Monday, July 16, 2007

Bob Novak: Classic Weenie Boy

Weenie boys are sprouting up all over on the right. Conservative reporter and news personality Bob Novak is a case in point. In my posting on weenie boy masculinity, I defined weeniness in terms of men who deeply admire conventional class president, jock, frat boy, popular-type guys but can't live according to that model themselves.

Novak is such a classic weenie boy that Edward McClelland even titles his Salon review of Novak's memoir "Bob Novak is not one of the popular kids."

McClelland quotes a passage from Timothy Crouses The Boys on the Bus about Novak's inability to fit in with other reporters:

"Novak was standing off to himself. He was short and squat, with swarthy skin, dark gray hair, a slightly rumpled suit, and an apparently permanent scowl ... Some of the other reporters pointed him out and whispered about him almost as if he were a cop come to shush up a good party.

"'There's a real tight coil of bitterness in the guy,' said a magazine writer. 'So much of what he writes and talks about in private tends to reinforce one impression: he's against anything fashionable, anything slick -- and liberalism is slick in the circles he travels in. Maybe that's why he's down on it.'"


Novak wanted to be one of the "popular" guys. He seems to remember every dinner party he wasn't asked to over the last fifty years. But like George Bush, Rush Limbaugh, Doug Feith, and a bunch of other right-wingers, he just couldn't bring himself to fit in.

McClelland stretches out the list of envious and unconventional conservative types a little further.
If that were true, it would place Novak in the same company as nerdy right-wing intellectuals like Karl Rove, Newt Gingrich, Samuel Alito and Kenneth Starr -- homely, brainy Debate Club types who embraced conservatism as a form of revenge against the swinging '60s liberals.
And during the Bush administration, the weenie boys got their revenge on the more conventional types. Too bad the weenies didn't care too much about governing effectively.

1 comment:

Anonymous said...

Bob Novak's book is called "Prince of Darkness," which only goes to show that once in a great while, the man says something accurate. I have no idea what is in the book but I imagine it is a clone of every other self-righteous right-wing tome that has been inflicted upon us for some time now. Here we have a man who is perfectly willing to work hand-in-claw with Dick Cheney's office and leak Valerie Plame's name to the press yet when it comes to real journalism Novak is AWOL. Where are the columns about Poverty and the dangerous level of inequality between rich and poor in the US? Where is he when we learn that still more people have less health insurance coverage? Where is he when the topic is our racially scarred criminal justice system? This country has the highest rate of imprisonment in the world. We lock people up at approximately five times the rate of other industrial countries.
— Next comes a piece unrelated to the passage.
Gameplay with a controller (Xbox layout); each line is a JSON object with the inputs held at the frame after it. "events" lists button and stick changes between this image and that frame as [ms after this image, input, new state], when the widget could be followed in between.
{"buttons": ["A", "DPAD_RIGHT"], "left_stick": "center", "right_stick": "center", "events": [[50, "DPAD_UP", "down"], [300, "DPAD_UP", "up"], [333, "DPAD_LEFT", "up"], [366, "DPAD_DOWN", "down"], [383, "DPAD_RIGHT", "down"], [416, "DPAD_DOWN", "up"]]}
Non-violent drug offenders are locked up into what can only be called crime training centers. But the prison industrial complex isn't on Novak's agenda. We’ve witnessed the worst crime wave in the corporate boardrooms in history. Enron and WorldCom are infamous, but the leaders of hundreds of Fortune 500 companies have admitted to cooking their books and backdating their pensions. Increasingly, CEOs plan not to build companies over the long-term, but to cash out in the short term. No cryptic biting commentary about that Bob? No "outing" of the executives in question? Of course not. "Weenie-boys" don't care about such things. Shape up Novak, or get the hell out of journalism.